Cyber Security in the Board Room: What's there to Focus?
January 2014. Yet another unassuming day in Minneapolis! However, in the board room of Target, the temperature was at an all-time high. Cyber attackers accessed the payment records of as many as 40 million shoppers, and 70 million customers’ personal data. It was a watershed moment for the retail giant, as its Q4 profit declined 46 percent from the year before. What followed was quite unusual! 4 months later, Gregg Steinhafel stepped down as Target’s CEO!
The resignation of Target’s CEO came as a concrete example for corporate officers and directors of how cyber threats can hit the bottom line, and of how they will be held accountable.
As cyber security draws attention from the very top, it becomes apparent that the concern isn’t just for security specialists anymore. The grounds behind this sudden board-level concern are not hard to comprehend. The losses that enterprises have had to cope with due to cyber breaches have been ghastly to say the least. The average annualized cost of cyber-crime to a sample of U.S. organizations has been estimated around $11.6 million per year. Not only monetary, but breaches have made organizations ebb their reputation also. Moreover, the higher management has understood that cyber security needs to be built in, not bolted on as an afterthought. So, what’s there for the board room to focus when it comes to cyber security?
Areas to Focus
The expectation from the senior management is to confront the cyber-risks by taking proactive steps but yet evidence suggests that there may be a gap that exists between the magnitude of the exposure presented by cyber-risks and the steps taken to address these risks. Boards do not undertake key oversight activities related to cyber-risks such as reviewing annual budgets for privacy and IT security programs, assigning roles and responsibilities for privacy and security, and receiving regular reports on breaches and IT risks. And even if they do, questions have been raised on the extent to which boards rely on the personnel who implement those measures. In light of these observations, directors should be asking themselves what they can, and should, be doing. What are the areas where they must focus to oversee cyber-risk management effectively?
- The Crown Jewels
It is highly improbable that the security measures would be able to protect everything, and thus it is obligatory to furnish special attention in protecting the organization’s most valued information or the Crown Jewels. The board must focus on identifying these mission critical resources and employ security measures to protect it.
- Work Force
Technology may help an organization in protecting assets by identifying threats and responding accordingly. But in the end, it all comes down to the work force deployed to handle these technical systems. If the work force of an organization is kept informed and trained in a proper manner, they can prove to be the best defense.
- Detective Measures
In order to enable the organization to react immediately and appropriately, the board member must focus on directing the CISO to employ measures for detection of attacks. Logs must be prepared and maintained to record all the aspects of an attack such as threat agent, vulnerability, risk, probability, and occurrence. Use of technical monitoring facilities can help organizations to detect and analyze poignant threats.

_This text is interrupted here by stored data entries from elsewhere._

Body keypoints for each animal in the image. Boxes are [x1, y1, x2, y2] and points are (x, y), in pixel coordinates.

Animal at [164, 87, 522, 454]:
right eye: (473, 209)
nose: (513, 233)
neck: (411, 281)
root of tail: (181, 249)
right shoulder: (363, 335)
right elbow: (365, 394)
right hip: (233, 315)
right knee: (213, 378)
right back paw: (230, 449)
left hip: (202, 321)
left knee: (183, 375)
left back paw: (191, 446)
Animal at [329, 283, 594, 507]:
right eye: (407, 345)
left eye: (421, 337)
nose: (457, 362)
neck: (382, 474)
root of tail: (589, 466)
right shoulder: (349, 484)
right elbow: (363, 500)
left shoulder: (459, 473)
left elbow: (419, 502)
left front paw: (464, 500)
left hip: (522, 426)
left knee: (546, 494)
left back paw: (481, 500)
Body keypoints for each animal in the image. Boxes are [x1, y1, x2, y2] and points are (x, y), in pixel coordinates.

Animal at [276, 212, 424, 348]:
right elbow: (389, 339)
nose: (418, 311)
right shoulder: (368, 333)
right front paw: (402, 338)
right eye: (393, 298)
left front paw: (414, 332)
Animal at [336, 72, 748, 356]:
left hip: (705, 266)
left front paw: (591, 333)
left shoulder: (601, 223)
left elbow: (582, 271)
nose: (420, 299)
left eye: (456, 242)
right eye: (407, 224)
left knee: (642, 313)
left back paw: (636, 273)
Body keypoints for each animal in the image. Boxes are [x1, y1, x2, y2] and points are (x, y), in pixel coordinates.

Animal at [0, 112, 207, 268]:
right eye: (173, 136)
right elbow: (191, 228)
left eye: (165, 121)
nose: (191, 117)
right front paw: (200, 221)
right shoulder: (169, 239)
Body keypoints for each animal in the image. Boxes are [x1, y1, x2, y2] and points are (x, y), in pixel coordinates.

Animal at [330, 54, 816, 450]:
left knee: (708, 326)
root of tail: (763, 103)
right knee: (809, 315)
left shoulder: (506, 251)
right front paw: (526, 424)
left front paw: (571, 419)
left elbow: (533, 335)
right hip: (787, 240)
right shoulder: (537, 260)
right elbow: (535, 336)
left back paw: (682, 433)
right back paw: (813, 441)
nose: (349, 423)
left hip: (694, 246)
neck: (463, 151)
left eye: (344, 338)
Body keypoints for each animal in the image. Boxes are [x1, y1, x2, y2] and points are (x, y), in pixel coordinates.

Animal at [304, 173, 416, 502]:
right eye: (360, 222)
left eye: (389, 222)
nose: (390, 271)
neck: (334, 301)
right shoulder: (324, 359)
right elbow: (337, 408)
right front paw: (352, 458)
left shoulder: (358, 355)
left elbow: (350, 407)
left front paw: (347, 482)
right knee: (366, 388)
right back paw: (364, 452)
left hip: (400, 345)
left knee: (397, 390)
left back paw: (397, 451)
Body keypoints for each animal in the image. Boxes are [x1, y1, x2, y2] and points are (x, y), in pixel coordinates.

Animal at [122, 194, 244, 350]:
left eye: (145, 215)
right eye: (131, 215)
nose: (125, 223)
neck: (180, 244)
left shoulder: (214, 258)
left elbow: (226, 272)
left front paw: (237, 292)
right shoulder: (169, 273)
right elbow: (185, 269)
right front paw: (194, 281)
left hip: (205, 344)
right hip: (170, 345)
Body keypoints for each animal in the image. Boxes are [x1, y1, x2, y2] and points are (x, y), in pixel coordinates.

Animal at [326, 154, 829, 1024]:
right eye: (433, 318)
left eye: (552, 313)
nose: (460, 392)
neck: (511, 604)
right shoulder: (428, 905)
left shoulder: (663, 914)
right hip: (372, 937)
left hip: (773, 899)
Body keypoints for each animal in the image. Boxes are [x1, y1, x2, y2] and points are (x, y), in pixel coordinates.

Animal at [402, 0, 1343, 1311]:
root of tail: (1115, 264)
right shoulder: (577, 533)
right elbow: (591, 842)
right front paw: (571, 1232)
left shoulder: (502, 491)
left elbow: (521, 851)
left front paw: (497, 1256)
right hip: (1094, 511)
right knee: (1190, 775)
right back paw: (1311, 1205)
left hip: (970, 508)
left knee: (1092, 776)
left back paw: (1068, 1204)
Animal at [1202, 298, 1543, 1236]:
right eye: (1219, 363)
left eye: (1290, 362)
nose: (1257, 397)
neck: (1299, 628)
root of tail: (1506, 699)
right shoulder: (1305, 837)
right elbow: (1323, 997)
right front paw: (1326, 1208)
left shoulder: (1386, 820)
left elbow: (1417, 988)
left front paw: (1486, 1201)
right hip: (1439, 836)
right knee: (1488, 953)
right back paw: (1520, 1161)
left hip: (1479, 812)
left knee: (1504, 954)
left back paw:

- Formulation of Crisis Plan
Unfortunately, it is only a question of when and how before an organization becomes a victim of a cyber incident. Instead of playing a helpless victim, an organization’s board must focus on preparing for a serious attack. An important part of this would constitute the formulation of a protocol to be used in communication during a cyber incident, and formation of recovery sites.
- Remaining Informed
To keep up-to-date and informed of the emerging threats must be the top priority of an organization’s board member. They must learn from the other victim organizations and formulate best measures to react to incidents. There are organizations at various levels whose aim is to help other organizations in this area: at national level (the National Cyber Security Centre in the UK for example); at sector level in various International Sharing and Analysis Centers (ISACs); and occasionally there are informal cooperative associations, such as a group of chief information security offices (CISOs) who work together to combat cyber security incidents within a particular industry.
Recommendations for implementing effective Cyber Security Governance
As aforementioned, board leaders clearly need to recognize that cyber-crime and data security breaches is creating a new and growing risk profile that is impacting the performance, reputation and profitability of their operations. Following are a recommended set of actions that senior business leaders can consider to focus on cyber risk readiness for their organizations:
- Strong Leadership
To drive effective execution of a cyber risk programme, the senior management needs to structure their cyber security leadership team. This team must drive the communication and implementation of the programme, and must have both the authority and expertise to do so. Visible support must be provided by the management team to this team so that the organization understands the importance of the mandate they have been given.
- Maintain Speed with the Existing Legislations
The legal landscape associated with Cyber Security is rapidly evolving. Board members must make sure that they maintain their speed with the Forthcoming European legislations such as GDPR and NISD in order to transform their operations.
- Take Advice from an Independent Perspective
Sometimes, it can be easier for an independent expert to tell you the difficult truths that you may not want to hear otherwise. Boards must make sure that they carry out an external audit of their security measures quarterly to evaluate their current position and plan for their future response.